■ **Required work**: Copy verbatim the stretch from the start of the entries through the line that contains "Reading right to left, transcribe". Include both ends.

Extracted data entries
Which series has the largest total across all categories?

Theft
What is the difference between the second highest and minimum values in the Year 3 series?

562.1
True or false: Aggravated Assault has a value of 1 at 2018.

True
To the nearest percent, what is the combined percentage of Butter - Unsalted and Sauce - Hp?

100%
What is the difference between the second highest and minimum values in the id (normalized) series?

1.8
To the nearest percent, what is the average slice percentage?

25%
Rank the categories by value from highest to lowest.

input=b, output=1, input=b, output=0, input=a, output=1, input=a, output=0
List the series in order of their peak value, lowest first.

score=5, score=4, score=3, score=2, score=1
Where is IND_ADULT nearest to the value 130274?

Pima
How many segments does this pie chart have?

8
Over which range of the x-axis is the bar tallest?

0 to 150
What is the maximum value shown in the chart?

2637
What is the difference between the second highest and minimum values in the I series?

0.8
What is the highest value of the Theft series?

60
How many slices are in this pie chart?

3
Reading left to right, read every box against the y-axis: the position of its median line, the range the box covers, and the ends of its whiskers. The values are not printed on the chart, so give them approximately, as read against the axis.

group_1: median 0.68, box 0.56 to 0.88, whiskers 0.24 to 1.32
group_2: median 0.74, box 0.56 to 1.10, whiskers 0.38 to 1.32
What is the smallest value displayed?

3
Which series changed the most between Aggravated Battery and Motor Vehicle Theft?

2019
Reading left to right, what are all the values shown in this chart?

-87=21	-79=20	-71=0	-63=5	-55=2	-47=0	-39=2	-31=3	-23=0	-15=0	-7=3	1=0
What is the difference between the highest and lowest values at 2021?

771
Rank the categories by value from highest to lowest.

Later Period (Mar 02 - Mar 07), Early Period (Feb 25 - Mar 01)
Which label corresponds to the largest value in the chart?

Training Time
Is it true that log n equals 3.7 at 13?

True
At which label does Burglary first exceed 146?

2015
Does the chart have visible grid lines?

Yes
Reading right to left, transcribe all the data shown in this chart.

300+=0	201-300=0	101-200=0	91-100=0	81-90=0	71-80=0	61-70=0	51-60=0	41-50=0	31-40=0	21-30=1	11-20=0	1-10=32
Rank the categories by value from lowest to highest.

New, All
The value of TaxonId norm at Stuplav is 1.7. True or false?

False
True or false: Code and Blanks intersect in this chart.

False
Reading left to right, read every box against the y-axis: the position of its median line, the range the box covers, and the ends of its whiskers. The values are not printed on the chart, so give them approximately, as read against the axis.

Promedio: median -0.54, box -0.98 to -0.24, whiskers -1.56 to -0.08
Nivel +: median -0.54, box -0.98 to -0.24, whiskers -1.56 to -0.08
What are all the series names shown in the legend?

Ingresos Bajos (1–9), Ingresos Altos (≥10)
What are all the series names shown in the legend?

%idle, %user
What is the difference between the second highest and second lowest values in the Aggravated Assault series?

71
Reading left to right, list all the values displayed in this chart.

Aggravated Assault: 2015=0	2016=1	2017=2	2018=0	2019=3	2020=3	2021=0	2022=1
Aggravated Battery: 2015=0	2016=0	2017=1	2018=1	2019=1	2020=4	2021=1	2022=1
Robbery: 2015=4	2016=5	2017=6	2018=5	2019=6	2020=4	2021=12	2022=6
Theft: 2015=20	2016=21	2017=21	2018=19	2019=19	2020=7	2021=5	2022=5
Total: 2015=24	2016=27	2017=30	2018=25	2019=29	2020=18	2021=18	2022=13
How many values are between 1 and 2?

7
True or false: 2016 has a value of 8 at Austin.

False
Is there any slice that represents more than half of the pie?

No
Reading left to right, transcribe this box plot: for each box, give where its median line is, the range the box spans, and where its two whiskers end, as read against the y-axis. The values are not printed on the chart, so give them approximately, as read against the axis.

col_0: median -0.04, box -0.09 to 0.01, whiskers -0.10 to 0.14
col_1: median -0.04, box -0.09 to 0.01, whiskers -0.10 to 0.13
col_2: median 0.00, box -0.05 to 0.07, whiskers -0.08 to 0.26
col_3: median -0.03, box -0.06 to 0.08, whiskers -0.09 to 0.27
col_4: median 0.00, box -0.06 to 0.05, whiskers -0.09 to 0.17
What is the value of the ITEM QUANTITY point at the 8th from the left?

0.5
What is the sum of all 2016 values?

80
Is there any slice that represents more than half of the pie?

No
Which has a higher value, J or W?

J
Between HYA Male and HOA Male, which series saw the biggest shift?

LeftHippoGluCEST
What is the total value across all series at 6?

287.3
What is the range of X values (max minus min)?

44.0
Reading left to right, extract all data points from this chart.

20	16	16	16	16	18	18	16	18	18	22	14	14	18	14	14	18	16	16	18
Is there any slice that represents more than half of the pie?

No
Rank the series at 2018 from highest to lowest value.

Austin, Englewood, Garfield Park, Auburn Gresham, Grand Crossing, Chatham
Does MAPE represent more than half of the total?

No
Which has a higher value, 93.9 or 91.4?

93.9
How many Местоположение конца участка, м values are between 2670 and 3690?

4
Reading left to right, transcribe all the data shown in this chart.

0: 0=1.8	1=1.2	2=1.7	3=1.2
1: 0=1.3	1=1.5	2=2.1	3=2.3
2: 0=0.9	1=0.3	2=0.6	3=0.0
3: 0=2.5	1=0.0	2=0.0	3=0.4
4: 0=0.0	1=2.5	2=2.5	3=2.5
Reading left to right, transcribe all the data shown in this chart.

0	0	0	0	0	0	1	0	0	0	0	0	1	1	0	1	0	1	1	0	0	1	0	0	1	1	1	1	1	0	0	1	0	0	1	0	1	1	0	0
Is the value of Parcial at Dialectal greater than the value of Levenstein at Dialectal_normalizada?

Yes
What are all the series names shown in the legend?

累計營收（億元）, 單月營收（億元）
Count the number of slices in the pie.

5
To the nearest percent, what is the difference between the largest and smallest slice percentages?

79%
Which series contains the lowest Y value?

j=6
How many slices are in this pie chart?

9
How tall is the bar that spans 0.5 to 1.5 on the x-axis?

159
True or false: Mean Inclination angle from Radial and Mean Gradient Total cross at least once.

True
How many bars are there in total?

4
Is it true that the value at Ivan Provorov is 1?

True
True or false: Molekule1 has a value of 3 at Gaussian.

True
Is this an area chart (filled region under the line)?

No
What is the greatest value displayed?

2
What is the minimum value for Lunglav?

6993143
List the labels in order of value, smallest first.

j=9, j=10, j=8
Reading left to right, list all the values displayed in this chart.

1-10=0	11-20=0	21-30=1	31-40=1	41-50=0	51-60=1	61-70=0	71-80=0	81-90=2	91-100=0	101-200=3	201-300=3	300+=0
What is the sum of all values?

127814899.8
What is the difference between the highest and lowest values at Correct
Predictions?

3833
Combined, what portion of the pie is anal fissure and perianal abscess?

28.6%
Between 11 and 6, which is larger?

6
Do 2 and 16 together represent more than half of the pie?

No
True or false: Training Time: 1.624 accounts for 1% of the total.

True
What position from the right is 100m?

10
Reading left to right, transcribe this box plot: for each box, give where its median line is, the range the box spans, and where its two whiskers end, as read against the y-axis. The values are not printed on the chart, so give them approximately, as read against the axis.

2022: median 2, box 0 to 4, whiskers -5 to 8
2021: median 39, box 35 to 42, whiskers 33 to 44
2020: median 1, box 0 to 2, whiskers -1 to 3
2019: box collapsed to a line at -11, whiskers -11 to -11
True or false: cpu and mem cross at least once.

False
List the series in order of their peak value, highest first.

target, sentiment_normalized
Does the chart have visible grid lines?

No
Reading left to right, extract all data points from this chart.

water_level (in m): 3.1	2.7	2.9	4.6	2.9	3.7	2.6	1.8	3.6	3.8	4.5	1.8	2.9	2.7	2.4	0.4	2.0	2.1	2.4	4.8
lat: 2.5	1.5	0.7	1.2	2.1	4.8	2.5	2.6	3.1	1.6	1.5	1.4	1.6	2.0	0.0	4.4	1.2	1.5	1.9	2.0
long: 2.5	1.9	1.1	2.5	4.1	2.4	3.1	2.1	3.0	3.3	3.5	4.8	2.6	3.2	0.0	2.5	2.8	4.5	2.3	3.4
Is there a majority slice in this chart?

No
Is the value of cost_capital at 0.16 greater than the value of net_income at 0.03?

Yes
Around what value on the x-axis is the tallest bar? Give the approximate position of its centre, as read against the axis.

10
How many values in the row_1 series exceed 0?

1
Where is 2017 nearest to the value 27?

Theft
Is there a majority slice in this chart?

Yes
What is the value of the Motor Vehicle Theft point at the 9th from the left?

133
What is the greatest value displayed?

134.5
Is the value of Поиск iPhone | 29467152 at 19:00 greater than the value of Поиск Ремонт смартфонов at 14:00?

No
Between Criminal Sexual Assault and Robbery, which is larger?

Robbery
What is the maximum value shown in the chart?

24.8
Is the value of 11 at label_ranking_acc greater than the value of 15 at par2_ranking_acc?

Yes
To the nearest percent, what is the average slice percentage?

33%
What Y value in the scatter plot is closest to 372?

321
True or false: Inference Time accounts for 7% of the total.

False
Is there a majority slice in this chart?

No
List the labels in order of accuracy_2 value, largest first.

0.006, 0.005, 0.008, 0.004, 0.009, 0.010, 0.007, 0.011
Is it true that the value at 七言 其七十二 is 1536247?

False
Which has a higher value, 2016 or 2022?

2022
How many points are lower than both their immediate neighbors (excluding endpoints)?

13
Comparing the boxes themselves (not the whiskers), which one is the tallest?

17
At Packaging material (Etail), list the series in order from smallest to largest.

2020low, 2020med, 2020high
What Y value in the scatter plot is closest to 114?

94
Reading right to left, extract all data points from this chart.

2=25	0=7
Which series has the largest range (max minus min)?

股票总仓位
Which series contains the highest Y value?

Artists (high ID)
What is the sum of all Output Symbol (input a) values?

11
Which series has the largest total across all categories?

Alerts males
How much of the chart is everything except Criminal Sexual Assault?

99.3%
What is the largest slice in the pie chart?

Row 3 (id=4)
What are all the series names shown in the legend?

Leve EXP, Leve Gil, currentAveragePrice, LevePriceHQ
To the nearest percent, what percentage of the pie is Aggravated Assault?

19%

■ **Response**:
Which series has the largest total across all categories?

Theft
What is the difference between the second highest and minimum values in the Year 3 series?

562.1
True or false: Aggravated Assault has a value of 1 at 2018.

True
To the nearest percent, what is the combined percentage of Butter - Unsalted and Sauce - Hp?

100%
What is the difference between the second highest and minimum values in the id (normalized) series?

1.8
To the nearest percent, what is the average slice percentage?

25%
Rank the categories by value from highest to lowest.

input=b, output=1, input=b, output=0, input=a, output=1, input=a, output=0
List the series in order of their peak value, lowest first.

score=5, score=4, score=3, score=2, score=1
Where is IND_ADULT nearest to the value 130274?

Pima
How many segments does this pie chart have?

8
Over which range of the x-axis is the bar tallest?

0 to 150
What is the maximum value shown in the chart?

2637
What is the difference between the second highest and minimum values in the I series?

0.8
What is the highest value of the Theft series?

60
How many slices are in this pie chart?

3
Reading left to right, read every box against the y-axis: the position of its median line, the range the box covers, and the ends of its whiskers. The values are not printed on the chart, so give them approximately, as read against the axis.

group_1: median 0.68, box 0.56 to 0.88, whiskers 0.24 to 1.32
group_2: median 0.74, box 0.56 to 1.10, whiskers 0.38 to 1.32
What is the smallest value displayed?

3
Which series changed the most between Aggravated Battery and Motor Vehicle Theft?

2019
Reading left to right, what are all the values shown in this chart?

-87=21	-79=20	-71=0	-63=5	-55=2	-47=0	-39=2	-31=3	-23=0	-15=0	-7=3	1=0
What is the difference between the highest and lowest values at 2021?

771
Rank the categories by value from highest to lowest.

Later Period (Mar 02 - Mar 07), Early Period (Feb 25 - Mar 01)
Which label corresponds to the largest value in the chart?

Training Time
Is it true that log n equals 3.7 at 13?

True
At which label does Burglary first exceed 146?

2015
Does the chart have visible grid lines?

Yes
Reading right to left, transcribe all the data shown in this chart.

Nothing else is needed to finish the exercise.